Le contact avec le catalyseur : L’efficacité des épurateurs (autonomes, CVC) dépend d’un débit d’air suffisant, et celle des matériaux « photoactifs », d’un contact réel au niveau des parois. Or, dans beaucoup de cas, les polluants et micro-organismes présents dans l’air d’une pièce peuvent être évacués par la ventilation ou l’aération avant d’avoir été en contact avec le catalyseur, ce qui rend le procédé inactif.
Les variations de température : Elles peuvent avoir un impact indirect sur l’efficacité de la technique en agissant sur le vieillissement mécanique des matériaux. Par exemple, les performances de la photocatalyse à des températures hivernales négatives, pour des applications extérieures, ne sont pas connues.
Méconnaissance des effets sur la santé
Les épurateurs d’air ou les matériaux dépolluants ayant recours à la photocatalyse utilisent en grande majorité du dioxyde de titane (TiO2) à l’échelle nanométrique, classé par le CIRC8 depuis 2007 comme « cancérogène possible pour l’homme ». Les éventuelles émissions de particules de TiO2 par les produits photocatalytiques commercialisés et l’exposition des personnes restent inconnues à ce jour. Par ailleurs, en cas de dégradation incomplète des polluants, la photocatalyse peut générer des composés appelés également sous-produits nocifs pour la santé ou l’environnement, comme des cétones et des aldéhydes. Enfin, un processus complet de dégradation peut également être source de polluants (nitrates par exemple).

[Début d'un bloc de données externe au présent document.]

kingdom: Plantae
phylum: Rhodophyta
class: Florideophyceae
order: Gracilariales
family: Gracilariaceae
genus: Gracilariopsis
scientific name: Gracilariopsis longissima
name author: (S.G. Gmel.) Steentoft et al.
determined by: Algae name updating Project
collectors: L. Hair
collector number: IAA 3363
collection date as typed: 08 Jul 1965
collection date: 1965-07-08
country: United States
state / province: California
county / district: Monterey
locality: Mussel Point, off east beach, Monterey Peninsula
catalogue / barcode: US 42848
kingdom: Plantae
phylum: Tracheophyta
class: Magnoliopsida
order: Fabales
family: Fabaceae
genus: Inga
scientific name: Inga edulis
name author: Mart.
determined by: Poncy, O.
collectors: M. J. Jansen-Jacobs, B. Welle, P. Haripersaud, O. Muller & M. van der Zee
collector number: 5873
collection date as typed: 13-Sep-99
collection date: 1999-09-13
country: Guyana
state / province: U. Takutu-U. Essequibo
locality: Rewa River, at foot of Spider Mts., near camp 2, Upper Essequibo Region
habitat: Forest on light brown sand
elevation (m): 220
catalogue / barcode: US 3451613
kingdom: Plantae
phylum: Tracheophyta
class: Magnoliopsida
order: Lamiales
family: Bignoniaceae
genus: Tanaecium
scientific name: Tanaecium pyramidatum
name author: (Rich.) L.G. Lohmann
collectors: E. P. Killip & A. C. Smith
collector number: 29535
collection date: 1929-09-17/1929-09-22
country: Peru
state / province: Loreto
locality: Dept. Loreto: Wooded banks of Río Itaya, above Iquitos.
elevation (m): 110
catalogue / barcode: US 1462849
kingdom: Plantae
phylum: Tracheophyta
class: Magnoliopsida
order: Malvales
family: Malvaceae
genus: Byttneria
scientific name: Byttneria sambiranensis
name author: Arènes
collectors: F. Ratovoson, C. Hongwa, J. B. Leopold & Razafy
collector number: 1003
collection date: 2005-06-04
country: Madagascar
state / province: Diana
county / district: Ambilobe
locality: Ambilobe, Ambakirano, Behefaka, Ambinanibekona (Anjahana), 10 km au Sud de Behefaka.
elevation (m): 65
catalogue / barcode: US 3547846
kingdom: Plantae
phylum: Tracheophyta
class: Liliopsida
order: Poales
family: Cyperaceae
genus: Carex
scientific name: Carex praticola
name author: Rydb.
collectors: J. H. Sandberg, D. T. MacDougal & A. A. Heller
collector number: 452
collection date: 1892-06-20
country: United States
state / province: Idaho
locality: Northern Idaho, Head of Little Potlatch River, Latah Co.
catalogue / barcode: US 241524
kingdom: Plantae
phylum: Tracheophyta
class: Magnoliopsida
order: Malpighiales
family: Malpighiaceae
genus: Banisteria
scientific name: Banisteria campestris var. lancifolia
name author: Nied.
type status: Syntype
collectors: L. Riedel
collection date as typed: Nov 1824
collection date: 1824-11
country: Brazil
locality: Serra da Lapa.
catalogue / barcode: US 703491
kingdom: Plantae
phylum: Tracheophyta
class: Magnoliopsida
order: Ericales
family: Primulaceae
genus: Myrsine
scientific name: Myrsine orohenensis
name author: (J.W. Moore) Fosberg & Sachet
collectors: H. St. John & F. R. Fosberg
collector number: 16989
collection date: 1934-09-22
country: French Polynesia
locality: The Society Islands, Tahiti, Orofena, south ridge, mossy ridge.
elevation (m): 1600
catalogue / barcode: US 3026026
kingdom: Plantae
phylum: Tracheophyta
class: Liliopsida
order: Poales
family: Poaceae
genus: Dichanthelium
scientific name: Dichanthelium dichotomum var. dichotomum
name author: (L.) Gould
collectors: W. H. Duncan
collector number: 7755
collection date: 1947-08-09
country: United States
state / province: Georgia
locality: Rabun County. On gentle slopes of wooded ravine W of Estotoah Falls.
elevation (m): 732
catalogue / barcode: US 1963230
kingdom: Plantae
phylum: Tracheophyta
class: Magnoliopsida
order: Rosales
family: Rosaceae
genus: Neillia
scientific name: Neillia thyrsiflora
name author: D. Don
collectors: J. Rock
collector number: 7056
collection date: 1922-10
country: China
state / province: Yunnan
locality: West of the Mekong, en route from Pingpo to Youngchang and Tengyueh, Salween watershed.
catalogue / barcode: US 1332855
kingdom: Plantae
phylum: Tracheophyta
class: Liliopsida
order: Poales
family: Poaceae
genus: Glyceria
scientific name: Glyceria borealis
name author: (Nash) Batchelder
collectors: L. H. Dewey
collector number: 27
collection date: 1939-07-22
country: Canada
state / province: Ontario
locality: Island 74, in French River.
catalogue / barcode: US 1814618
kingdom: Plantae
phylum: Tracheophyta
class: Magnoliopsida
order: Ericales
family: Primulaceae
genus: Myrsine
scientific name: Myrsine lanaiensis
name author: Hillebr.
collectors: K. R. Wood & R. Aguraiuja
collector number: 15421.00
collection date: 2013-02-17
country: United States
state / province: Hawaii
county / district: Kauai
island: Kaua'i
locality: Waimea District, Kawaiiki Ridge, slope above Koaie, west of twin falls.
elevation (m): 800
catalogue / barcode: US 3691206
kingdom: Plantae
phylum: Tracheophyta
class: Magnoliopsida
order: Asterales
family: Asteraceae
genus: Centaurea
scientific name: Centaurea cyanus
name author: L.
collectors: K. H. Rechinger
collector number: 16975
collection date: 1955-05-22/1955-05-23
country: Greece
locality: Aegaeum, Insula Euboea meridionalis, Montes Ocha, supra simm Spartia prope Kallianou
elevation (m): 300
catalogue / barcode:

Consommation énergétique :
Les matériaux photoactifs ont l’avantage d’être économes en énergie si la source de lumière est naturelle (UV) ce qui dispense de l’installation de lampes. En revanche, les épurateurs photocatalytiques consomment de l’énergie, de façon relativement limitée pour les petits systèmes autonomes, mais de façon non négligeable pour les systèmes de chauffage, ventilation et climatisation (CVC) destinés à intégrer un bâtiment. Dans l’industrie, une opération de traitement des effluents gazeux, accompagnée par l’ADEME, a montré que la photocatalyse pouvait être peu adaptée en raison de son coût énergétique et de ses performances insuffisantes10.
Nécessité d’une certification des produits
Malgré la multiplication des offres sur le marché, les consommateurs et maîtres d’ouvrage n’ont pour l’instant aucun moyen de connaître l’efficience réelle des appareils et matériaux proposés. Il est donc nécessaire de mettre en place une norme pour vérifier la performance des systèmes épurateurs et matériaux en toutes circonstances, ainsi que leur innocuité. En France, des travaux sont menés sous l’égide de l’AFNOR depuis 2007 pour mettre au point des méthodes d’essais normalisées. Trois normes expérimentales existent aujourd’hui : l’une porte sur l’épuration des NOx par les matériaux photocatalytiques en extérieur (XP B 44-011, publiée en 2009), une deuxième sur l’efficacité des purificateurs d’air commerciaux pour éliminer les COV en intérieur avec recirculation de l’air (XP B 44-013, publiée en 2009) et une troisième sur les épurateurs d’air autonomes pour le secteur tertiaire ou résidentiel (XP B 44- 200, publiée en 2011).